「マイクロマウス」とは、手のひらサイズの小さな走行体に、複雑な迷路を走破する知能を備えた自立(selfcontained:動作に必要な機能を全て自分で持っていて移動できる)型ロボットだ。MONOistでは、2012年5月から連載「マイクロマウスで始める組み込み開発入門」をスタート。この連載記事でマイクロマウスの存在を初めて知った方も多いのではないだろうか?
マイクロマウスの歴史は古く、1977年にIEEE(米国電気電子学会)がマイクロプロセッサの可能性を検証するために「マイクロマウス競技」を提唱したのが始まりだ。

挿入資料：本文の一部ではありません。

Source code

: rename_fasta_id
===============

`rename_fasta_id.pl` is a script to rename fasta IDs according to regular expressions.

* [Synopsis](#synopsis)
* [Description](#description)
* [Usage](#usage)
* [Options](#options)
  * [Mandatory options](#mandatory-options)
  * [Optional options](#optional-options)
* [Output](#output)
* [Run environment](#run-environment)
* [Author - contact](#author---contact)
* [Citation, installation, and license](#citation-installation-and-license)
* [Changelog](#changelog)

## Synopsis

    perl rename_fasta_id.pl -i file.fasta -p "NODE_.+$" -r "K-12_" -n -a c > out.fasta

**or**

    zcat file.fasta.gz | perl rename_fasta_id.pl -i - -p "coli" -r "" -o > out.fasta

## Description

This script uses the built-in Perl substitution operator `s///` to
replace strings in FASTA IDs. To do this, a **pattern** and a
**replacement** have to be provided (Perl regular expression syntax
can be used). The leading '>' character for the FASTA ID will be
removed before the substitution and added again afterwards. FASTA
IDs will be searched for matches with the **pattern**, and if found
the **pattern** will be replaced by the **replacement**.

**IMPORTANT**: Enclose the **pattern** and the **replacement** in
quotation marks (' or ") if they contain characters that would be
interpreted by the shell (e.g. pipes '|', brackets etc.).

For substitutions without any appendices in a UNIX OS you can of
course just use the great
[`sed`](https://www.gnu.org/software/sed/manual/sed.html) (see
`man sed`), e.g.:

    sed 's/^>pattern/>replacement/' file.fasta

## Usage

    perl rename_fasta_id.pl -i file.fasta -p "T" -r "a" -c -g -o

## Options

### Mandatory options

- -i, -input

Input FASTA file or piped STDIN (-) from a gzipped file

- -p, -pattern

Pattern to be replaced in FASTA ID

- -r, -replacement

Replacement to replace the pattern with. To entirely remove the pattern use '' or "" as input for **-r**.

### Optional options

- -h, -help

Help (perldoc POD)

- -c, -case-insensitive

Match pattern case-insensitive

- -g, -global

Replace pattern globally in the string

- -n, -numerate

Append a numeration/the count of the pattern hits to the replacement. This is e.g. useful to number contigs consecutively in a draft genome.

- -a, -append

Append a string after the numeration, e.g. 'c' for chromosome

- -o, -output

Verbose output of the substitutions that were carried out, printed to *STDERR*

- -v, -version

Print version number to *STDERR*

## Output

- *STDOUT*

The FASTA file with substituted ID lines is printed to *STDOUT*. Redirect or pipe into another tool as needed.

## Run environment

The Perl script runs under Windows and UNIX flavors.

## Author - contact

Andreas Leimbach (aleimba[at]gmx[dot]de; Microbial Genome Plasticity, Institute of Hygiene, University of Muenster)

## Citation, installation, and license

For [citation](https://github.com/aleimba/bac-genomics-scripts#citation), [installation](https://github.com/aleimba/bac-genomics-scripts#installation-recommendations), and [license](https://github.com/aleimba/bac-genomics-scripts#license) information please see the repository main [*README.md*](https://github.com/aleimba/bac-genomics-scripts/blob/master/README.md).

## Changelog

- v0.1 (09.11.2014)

この競技に出場するロボットがマイクロマウスである。
日本では、1980年にニューテクノロジー振興財団の主催で「第1回 全日本マイクロマウス大会」が開催され、2013年で34回目を迎えた。これだけ長く継続されているロボコンは他に類がなく、マイクロマウス競技はロボットコンテストの草分け的存在といえる。
マイクロマウス競技は、“自立型迷路探索ロボット”が未知の迷路をセンサーで壁を検知しながら、スタートからゴールまで走行し、そのスピードを競う。ゴールは迷路中央に設定されており、古典的な迷路攻略法である「左手法(左手を壁に当てて歩いて行けば、いつかは出口にたどり着く)」は使えない(ちなみに、米国で競技会を行った際の迷路は、左手法で攻略が可能であったという)。その上、ゴールへ至る経路は複数ある。マイクロマウスは、単にゴールへ向かうのではなく、幾多の経路の中から“最短経路”を見つけ出してタイムアタックを掛けるのである。
迷路は、1区画180mmの16×16区画で構成されている。ロボットのサイズは、縦・横250mm内と定められており、高さには制限がない。迷路の区画よりもロボットの規定サイズが大きいのは、かつて、壁の上部にフレームを張り出し、上から壁を検知する技術が主流であったためだ。当時、ロボットのサイズも規定範囲ギリギリで、重量は3kg以上あったという。現在、マイクロマウスは文字通り小型化が進み、“手のひらに乗るサイズ”が主流となっている。
2009年には、従来競技の2分の1サイズの迷路を走る「マイクロマウス(ハーフサイズ)」がスタートした。これは小型の電子部品やセンサー類の個人入手が可能になったことを受けて、コンテストのレベルアップを目指し、従来のロボットと迷路のサイズを半分にスケールダウンしたものだ。ハーフサイズの登場以降、“マイクロマウス”はハーフサイズマウスに向けられる用語となり、従来のサイズは「マイクロマウスクラシック」と改称された。本稿においては、自立で迷路を走行するロボットを総称して、“マイクロマウス”と表記する。
今では、モノづくり教育の一環として、1年中どこかで何らかのロボットコンテストが開催されている。マイクロマウス競技が、他のロボコンと大きく違うのは34年もの間、基本ルールがほとんど変わらない点にある。
多くのロボコンは、モノづくりの楽しさを競い、アイデアや機構の面白さに重点が置かれる傾向にある。毎年テーマが変わり、競技をクリアするために機構を工夫したロボットを作り、動かすというものだ。
それに対し、マイクロマウスの機構は非常にシンプルだ。搭載されているのは、マイコンとバッテリーの他は、移動するためのモーターとタイヤ、そしてセンサー類。メカニズムよりも、ソフトウェアの比重が大きい。きちんと動くメカを製作し、ロボットの信頼性と知性の向上を目指し、ソフトウェアを作り込む競技である。
一見すると地味なロボットだが、マイクロマウスには最先端の技術と知能が組み込まれている。そして、マイクロマウスには、個人がシステムを設計して、メカからソフトウェアまでをきちんと作り込める面白さがある。競技の難易度は高いが、競技ルールが変わらないため、数年計画で取り組めるのも魅力だ。30年以上継続していても参加者が増え、そして10年、20年と開発に取り組む技術者が多いのも、そうした理由があるからだろう。